Taraflar arasında görülen davada;
Davacılar, 7195 ada 1 parsel sayılı taşınmazın muhtelif tarihlerde yapılan satış vaadi sözleşmesi gereğince davacılara satılıp, zilyetliğinin teslim edildiğini, bilahare tapunun devredildiğini ancak davalıların bina ve ahır yapmak suretiyle taşınmazı işgal ettiklerini ileri sürerek, elatmanın önlenmesi, yıkım ve ecrimisil isteklerinde bulunmuşlar, bilahare davalılardan Z., N.ve F. hakkındaki davalarından feragat etmişlerdir.
Davalı F., davanın reddini savunmuş, karşı davasında temliken tescil olmadığı takdirde muhtesat bedelinin tahsili isteğinde bulunmuş, davalı İ.davanın reddini istemiştir.
Mahkemece, davalılardan İ.’ın taşınmazı haksız olarak işgal ettiği gerekçesiyle elatmasının önlenmesine, bilirkişi raporunda belirtilen muhtesatların yıkımına, ecrimisil isteğinin kısmen kabulüne, davalılardan K.aleyhine açılan davanın açılmamış sayılmasına, davalılardan Z. N. F. aleyhine açılan dava ile karşı davacı F.tarafından açılan davanın feragat nedeniyle reddine karar verilmiştir.
Karar, davalı İrfan tarafından süresinde duruşma istekli temyiz edilmiş olmakla; Tetkik Hâkimi raporu okundu, düşüncesi alındı. Dosya incelendi, gereği görüşülüp düşünüldü.
Dava, çaplı taşınmaza elatmanın önlenmesi, yıkım, eski hale getirme ve ecrimisil isteklerine ilişkindir.
Mahkemece, davanın kısmen kabulüne karar verilmiştir.
Eksiğin tamamlanması için getirtilen kayıtlardan, elatıldığı iddia edilen çekişme konusu 7195 ada 1 parsel numaralı taşınmazn, karardan sonra 22 Eylül 2011 tarihinde 1 / 2 payının C. ve A. T.K.’lara satıldığı ve mülkiyetlerinin devredildiği anlaşılmaktadır.
Bilindiği üzere; dava açıldıktan sonrada sınırlayıcı bir neden bulunmadığı takdirde dava konusu malın veya hakkın üçüncü kişilere devredilebilmesi tasarruf serbestisi kuralının bir gereği, hak sahibi veya malik olmanında doğal bir sonucudur.

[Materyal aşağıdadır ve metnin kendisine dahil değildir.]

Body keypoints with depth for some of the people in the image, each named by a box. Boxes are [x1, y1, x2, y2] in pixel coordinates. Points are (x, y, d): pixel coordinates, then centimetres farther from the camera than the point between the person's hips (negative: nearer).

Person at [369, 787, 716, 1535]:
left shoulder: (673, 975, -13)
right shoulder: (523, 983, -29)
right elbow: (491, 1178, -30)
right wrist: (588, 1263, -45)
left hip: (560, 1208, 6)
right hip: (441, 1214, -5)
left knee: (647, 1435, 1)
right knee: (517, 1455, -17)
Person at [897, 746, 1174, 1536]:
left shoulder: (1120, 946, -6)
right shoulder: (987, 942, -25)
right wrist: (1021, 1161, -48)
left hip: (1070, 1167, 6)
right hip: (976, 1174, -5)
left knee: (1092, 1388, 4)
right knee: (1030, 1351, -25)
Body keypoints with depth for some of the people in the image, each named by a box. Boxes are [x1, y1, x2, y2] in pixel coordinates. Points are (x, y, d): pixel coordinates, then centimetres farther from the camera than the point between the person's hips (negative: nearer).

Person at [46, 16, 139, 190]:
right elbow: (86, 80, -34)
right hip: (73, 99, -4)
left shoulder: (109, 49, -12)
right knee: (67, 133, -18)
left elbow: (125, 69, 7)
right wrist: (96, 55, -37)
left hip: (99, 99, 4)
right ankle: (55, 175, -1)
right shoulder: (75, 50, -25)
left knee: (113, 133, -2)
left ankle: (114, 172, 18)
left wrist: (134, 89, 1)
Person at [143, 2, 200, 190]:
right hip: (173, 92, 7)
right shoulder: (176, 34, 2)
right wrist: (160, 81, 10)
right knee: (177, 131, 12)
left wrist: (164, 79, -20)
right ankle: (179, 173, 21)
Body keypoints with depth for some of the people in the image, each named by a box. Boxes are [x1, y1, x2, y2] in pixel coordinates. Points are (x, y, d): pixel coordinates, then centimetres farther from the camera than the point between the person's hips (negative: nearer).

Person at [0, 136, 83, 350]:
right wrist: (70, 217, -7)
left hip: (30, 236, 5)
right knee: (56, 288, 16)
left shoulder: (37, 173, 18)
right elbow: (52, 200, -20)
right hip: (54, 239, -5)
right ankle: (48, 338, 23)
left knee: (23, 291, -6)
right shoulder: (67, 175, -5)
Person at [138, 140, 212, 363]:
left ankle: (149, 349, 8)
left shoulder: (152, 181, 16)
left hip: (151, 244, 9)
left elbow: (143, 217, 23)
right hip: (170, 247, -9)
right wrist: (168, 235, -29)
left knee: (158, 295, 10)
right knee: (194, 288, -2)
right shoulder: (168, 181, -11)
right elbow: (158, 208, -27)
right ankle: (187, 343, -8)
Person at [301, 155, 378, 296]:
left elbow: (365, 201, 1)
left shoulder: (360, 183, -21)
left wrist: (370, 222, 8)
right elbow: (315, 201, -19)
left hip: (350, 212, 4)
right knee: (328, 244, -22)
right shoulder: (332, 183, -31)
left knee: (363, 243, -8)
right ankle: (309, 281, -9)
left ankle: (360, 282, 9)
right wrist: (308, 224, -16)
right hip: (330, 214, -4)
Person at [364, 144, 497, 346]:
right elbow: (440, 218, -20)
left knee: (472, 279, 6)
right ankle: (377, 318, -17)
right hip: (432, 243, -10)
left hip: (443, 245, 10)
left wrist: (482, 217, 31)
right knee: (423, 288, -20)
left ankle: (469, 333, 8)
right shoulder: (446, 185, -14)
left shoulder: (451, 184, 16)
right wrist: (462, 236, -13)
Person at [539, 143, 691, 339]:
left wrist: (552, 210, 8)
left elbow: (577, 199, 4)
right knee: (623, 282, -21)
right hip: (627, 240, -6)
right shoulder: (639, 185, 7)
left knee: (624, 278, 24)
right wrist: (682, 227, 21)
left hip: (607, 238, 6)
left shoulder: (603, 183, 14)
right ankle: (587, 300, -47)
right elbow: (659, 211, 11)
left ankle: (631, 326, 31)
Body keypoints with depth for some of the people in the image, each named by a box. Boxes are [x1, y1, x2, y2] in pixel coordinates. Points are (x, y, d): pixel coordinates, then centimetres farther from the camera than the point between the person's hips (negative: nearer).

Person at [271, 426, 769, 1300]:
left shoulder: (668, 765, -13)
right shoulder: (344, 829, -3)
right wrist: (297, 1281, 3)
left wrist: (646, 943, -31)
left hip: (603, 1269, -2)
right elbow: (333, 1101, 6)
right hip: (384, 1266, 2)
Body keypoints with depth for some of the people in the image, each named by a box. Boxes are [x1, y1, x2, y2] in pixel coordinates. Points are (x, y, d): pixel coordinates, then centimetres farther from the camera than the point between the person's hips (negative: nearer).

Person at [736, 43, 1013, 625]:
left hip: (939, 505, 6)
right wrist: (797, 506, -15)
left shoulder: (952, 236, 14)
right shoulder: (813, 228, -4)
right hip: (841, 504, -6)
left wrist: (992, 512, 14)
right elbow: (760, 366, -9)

Usul Hukukumuzda da ayrık durumlar dışında dava konusu mal veya hakkın davanın devamı sırasında devredilebileceği kabul edilmiş, 1086 sayılı HUMK."nun l86. ve 6100 sayılı Yasanın 125. maddesinde dava konusunun taraflarca üçüncü kişiye devir ve temliki halinde yapılacak usulü işlemler düzenlenmiştir. 186.madde hükmüne göre iki taraftan biri dava konusunu (müddeabihi) bir başkasına temlik ettiği takdirde diğer taraf seçim hakkını kullanmakta dilerse temlik eden ile olan davasını takipten vazgeçerek davayı devralan kişiye yöneltmekte, dilerse davasına temlik eden kişi hakkında tazminat davası olarak devam edebilmektedir.
Ancak; 6100 sayılı Hukuk Muhakemeleri Yasasının 125.maddesi, 1086 sayılı Yasanın 186.maddesinden farklı olarak dava konusunun davacı tarafından üçüncü kişiye devredilmesi halinde devralan kişinin hukuk gereği davacı sıfatı ve buna bağlı olarak dava takip yetkisi kazanacağı ve davanın yeni davacı ile süreceği esasını getirmiştir.
Bu usul kuralının kendiliğinden (re"sen) gözetilmesi gerektiği de açıktır.
Hal böyle olunca, somut olayın özelliğine göre taşınmaz sicil kaydı kendisine devredilen C.K. ve A. T. K.’a tebligat yapılarak onların huzuru ile davanın görülmesi ondan sonra iddia ve savunma doğrultusunda delillerinin toplanarak bir hüküm kurulması için karar bozulmalıdır.
Davalının, bu yöne ilişkin temyiz itirazları yerindedir. Kabulü ile hükmün 12.01.2011 tarihinde kabul edilen ve 01.10.2011 tarihinde yürürlüğe giren 6100 sayılı HMK"nın geçici 3. maddesi yollamasıyla 1086 Sayılı HUMK."un 428. maddesi gereğince BOZULMASINA, bozma nedenine göre şimdilik diğer temyiz itirazlarının incelenmesine yer olmadığına, alınan peşin harcın temyiz edene geri verilmesine, 27.12.2011 tarihinde oybirliğiyle karar verildi.